According to the official statement, the $158-million pledge is part of Canada’s three-year, $1.6-billion commitment to Iraq and the region, announced by Prime Minister Justin Trudeau in February 2016, which includes $840 million in humanitarian assistance.
The $200 million is a new commitment, agreed to at the G7 Leaders’ Summit, that will support Iraq’s economic reform efforts through the World Bank.
Of Canada’s pledge of $158 million, $150 million will support the international humanitarian response to help meet the basic needs of conflict-affected Iraqis, $4 million will be provided to the United Nations Development Programme to help Iraqis return to their homes in areas liberated from ISIL, and $4 million will support the clearance of improvised explosive devices (IEDs) in Ramadi and other liberated areas.
On May 23, 2016 Marie-Claude Bibeau, Minister of International Development and La Francophonie, announced at the World Humanitarian Summit in Istanbul, Turkey $274 million to United Nations humanitarian and development agencies to strengthen emergency response, ensure child protection in humanitarian crises and build long-term resilience to food insecurity.
According to an official statement, this funding will help strengthen emergency response, child protection and long-term resilience to food insecurity:
- United Nations Office for the Coordination of Humanitarian Affairs (OCHA) – Central Emergency Response Fund ($147 million, 2016-2021)
- Rural Social Protection: Ethiopia’s Productive Safety Net Program – United Nations World Food Programme and the World Bank ($125 million, 2016-2021)
- Child Protection Working Group – UNICEF ($1 million, 2015-2017)
- UN Office of the Special Representative of the Secretary-General for Children and Armed Conflict ($1 million, 2015-2017)
Before tabling the 2016-17 budget, the Liberal government had made pledges to spend more than $5 billions on foreign aid, including $2.65 billion by 2020 to help developing countries deal with climate change; more than $1.6 billion over three years, starting in 2016–17, towards security, stabilization, humanitarian and development assistance for Iraq, Syria, Jordan and Lebanon; $678 million over six years, starting in 2015–16, to respond to the Syrian refugee crisis and aid in the resettlement of 25,000 Syrian refugees; and $100 million in 2015–16 to the United Nations High Commissioner for Refugees, to help support critical relief activities in the region.

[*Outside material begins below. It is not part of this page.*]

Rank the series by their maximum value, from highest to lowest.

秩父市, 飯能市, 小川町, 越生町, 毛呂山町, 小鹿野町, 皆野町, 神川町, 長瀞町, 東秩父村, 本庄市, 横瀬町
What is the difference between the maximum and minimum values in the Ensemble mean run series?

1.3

The budget allocated additional funding for foreign aid initiatives, including $256 million over two years to Canada’s International Assistance Envelope (IAE) and up to $586.5 million over three years, starting in 2016–17, for the renewal of key peace and security programs.

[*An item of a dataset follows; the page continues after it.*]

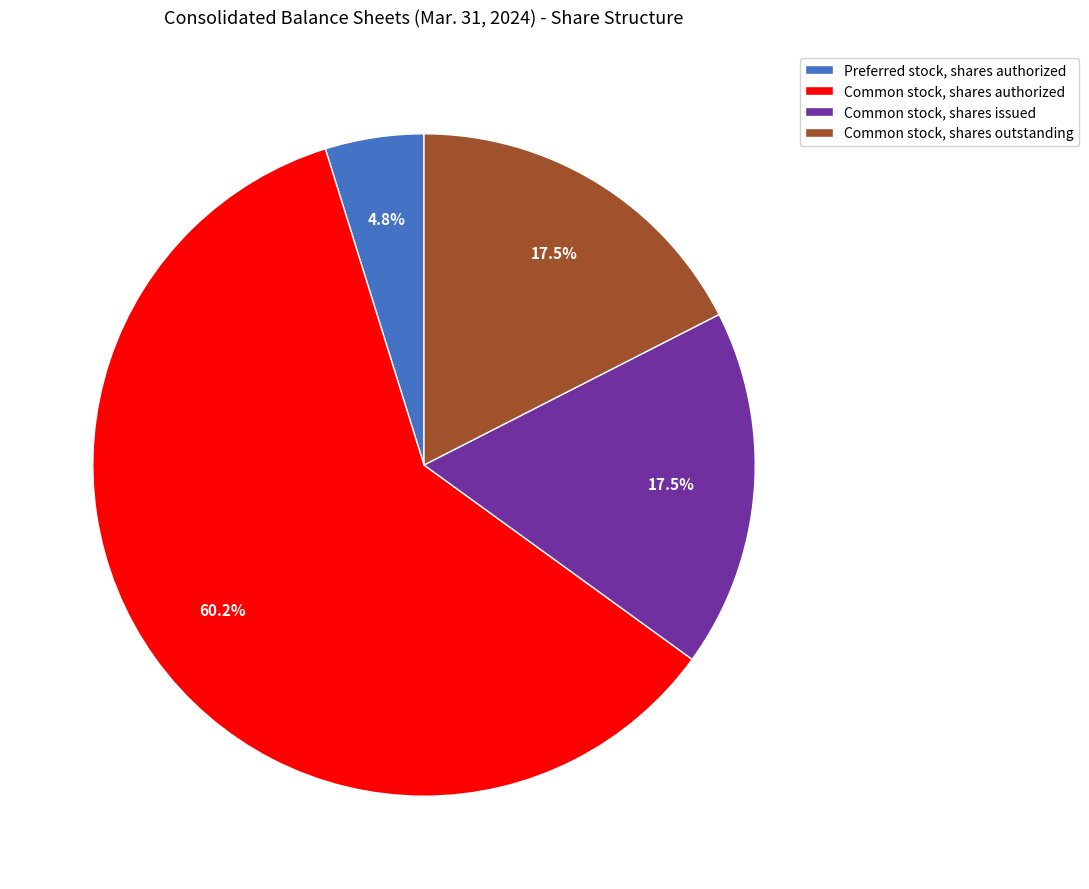

Which slice is the smallest?

Preferred stock, shares authorized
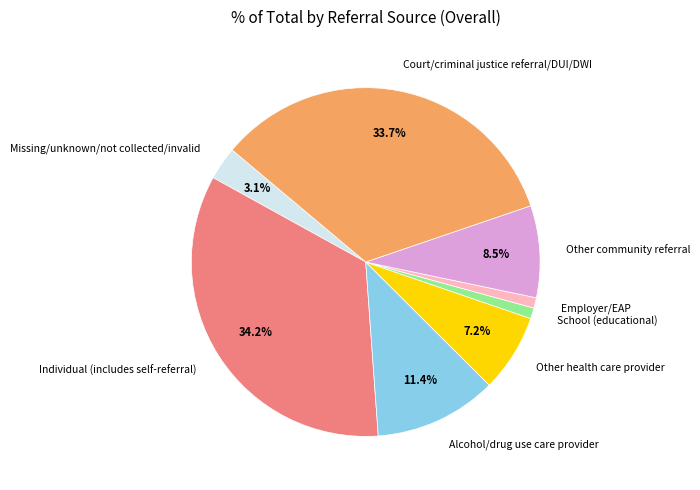

What is the total percentage of Court/criminal justice referral/DUI/DWI and Individual (includes self-referral)?

67.8%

On April 15, 2016, Minister Bibeau announced that Canada will contribute $75.4 million in support of projects in health, education and nutrition, as well as a financing mechanism that can assist countries hosting large numbers of Syrian refugees. Following the earthquake in Ecuador (April 2016), Canada provided a $2 million funding commitment to the needy.
On March 24, 2016, Bibeau told the Canadian Press that more aid spending would help Canada win UN Security Council seat when she said: “Canada needs to show the world it is a more generous aid donor if it wants to win a seat on the United Nations Security.